Walden and partner Walt Disney Co. targeted a general audience but also spent some time and money courting church groups and religious organizations. Many believe Lewis’ Narnia series includes Christian allusions.
Granat said it’s difficult to say how much of “Narnia’s” financial success can be credited to faith-based marketing because the books already had a following among religious groups.
He said about 5 percent to 6 percent of the marketing budget was earmarked for Christian groups and an additional 5 percent to 6 percent was put into the educational outreach programs.

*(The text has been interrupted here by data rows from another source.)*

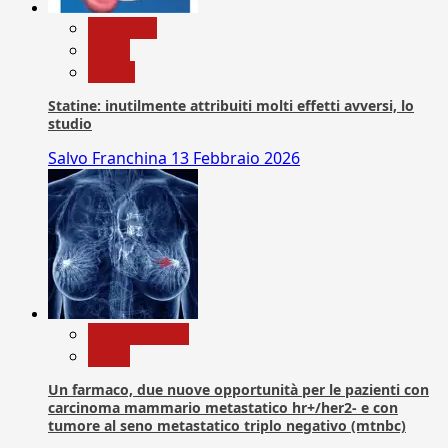
Medicina
News
Salute
Statine: inutilmente attribuiti molti effetti avversi, lo
studio
Salvo Franchina
13 Febbraio 2026
Com. Stampa
News
Un farmaco, due nuove opportunità per le pazienti con
carcinoma mammario metastatico hr+/her2- e con
tumore al seno metastatico triplo negativo (mtnbc)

The success of movies such as “Narnia” and Twentieth-Century Fox’s “Ice Age: The Meltdown,” encourages others to try the family film genre, said Harold Vogel of Vogel Capital Management, a New York-based investment firm. “It’s like anything else, it has to be done well, it has to tickle the audience.”
Walden already has started work on a sequel called “The Chronicles of Narnia: Prince Caspian” which is based on the third book in the C.S. Lewis series. It’s scheduled to be in theaters by the end of 2007.
Next month, it will release “Hoot,” based on a book by Carl Hiaasen that tells the story of children who prevent developers from building a restaurant on a Florida parcel inhabited by owls. Walden partnered with the National Wildlife Federation on family programs centered on owls and interaction with the outdoors. It also will release “Charlotte’s Web,” from E.B. White’s book, in December.
In a partnership with Penguin Group USA Inc., Walden also will begin publishing books targeted at young people. One of its first projects is a book about the college career of All-American Jim Thorpe.
Laura Martin, an analyst with Soleil-Media Metrics, expects the trend to grow, not only for family films but for those with Christian themes a la “Narnia,” Mel Gibson’s “The Passion of Christ” and the “The Da Vinci Code.”
“Any time you seen big numbers you’re going to get duplications from other studios,” she said.